BEGIN Document extract

TO THE PROMISSORY NOTE DATED SEPTEMBER 19, 2018

 

THIS THIRD AMENDMENT TO THE PROMISSORY NOTE DATED SEPTEMBER 19, 2018 (“Amendment”) is made and entered into as of this August 10, 2020, by and between BIOLARGO, INC., a Delaware corporation (“Issuer”), and VERNAL BAY INVESTMENTS, LLC (the “Holder”), with respect to the following:

 

WHEREAS, Issuer issued to Holder a 12% Promissory Note dated September 19, 2018 due January 5, 2019, in the original principal amount of $280,000, instrument number 33146 (the “Original Note”), as consideration for $280,000 cash received from Holder on such date, and a stock purchase warrant;

 

WHEREAS, the maturity date of the note having been extended multiple times, on August 12, 2019, the parties (i) acknowledged the outstanding principal ($338,800) and interest ($41,200) due at that time; (ii) agreed to amend and restate the note to a one-year note with a 25% original issue discount, in the new principal amount of $475,000, due August 12, 2020, and convertible by the Holder at $0.17 per share; and (iii) agreed that Issuer would issue to Holder a stock purchase warrant allowing for the purchase of 2,095,588 shares of common stock, expiring August 12, 2024.

END Document extract

▶ **Your tasks**:
[A] List each distinct calendar date in the promissory note amendment once, in order of first appearance.
[B] Write the next part of the promissory note amendment, starting after its final sentence.
The items after this amendment excerpt come from an unrelated source.

BEGIN Entries provided

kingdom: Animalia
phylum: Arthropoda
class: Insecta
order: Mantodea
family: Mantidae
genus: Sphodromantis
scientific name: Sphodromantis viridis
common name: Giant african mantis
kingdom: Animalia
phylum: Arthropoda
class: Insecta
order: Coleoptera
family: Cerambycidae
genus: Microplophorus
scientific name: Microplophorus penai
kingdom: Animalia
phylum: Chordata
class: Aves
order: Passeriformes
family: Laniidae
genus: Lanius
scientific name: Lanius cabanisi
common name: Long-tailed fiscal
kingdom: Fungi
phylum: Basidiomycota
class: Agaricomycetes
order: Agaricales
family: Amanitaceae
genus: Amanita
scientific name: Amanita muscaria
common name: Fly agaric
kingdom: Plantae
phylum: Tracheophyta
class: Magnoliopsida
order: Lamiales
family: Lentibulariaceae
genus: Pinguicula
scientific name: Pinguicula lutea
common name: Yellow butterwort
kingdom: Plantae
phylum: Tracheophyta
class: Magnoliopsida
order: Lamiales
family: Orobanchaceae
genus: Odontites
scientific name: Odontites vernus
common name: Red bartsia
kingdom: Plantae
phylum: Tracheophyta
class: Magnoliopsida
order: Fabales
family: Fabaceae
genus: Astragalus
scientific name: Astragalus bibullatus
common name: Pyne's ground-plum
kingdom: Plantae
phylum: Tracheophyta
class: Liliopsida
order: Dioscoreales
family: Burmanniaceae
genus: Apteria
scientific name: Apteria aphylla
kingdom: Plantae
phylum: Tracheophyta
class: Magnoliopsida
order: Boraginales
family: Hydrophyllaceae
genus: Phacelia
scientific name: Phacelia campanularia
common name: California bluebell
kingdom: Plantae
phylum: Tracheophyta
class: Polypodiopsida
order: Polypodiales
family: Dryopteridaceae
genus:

END Entries provided

▶ **Task-by-task answers**:
[A]
September 19, 2018
August 10, 2020
January 5, 2019
August 12, 2019
August 12, 2020
August 12, 2024

[B]
 

WHEREAS, Holder desires to convert a portion of the note, and extend the maturity date of the note, and as consideration, Issuer agrees to issue shares and extend the expiration date of the Holder’s warrants, as set forth herein.

 

Now, therefore, for good and valuable consideration, the receipt of which is hereby acknowledged, the parties agree as follows:

 

1.    Adjustment of Conversion Price. The Parties agree to adjust the Conversion Price in the Note to $0.14 per share, effective as of the date of this Third Amendment.

 

2.    Conversion of 25% Principal. Holder hereby agrees and requests to convert $118,750 of the principal of the Note into 848,214 shares of Issuer’s common stock, at a conversion rate of $0.14 per share, as set forth in Section 4 of the Note. Issuer agrees to promptly issue the shares.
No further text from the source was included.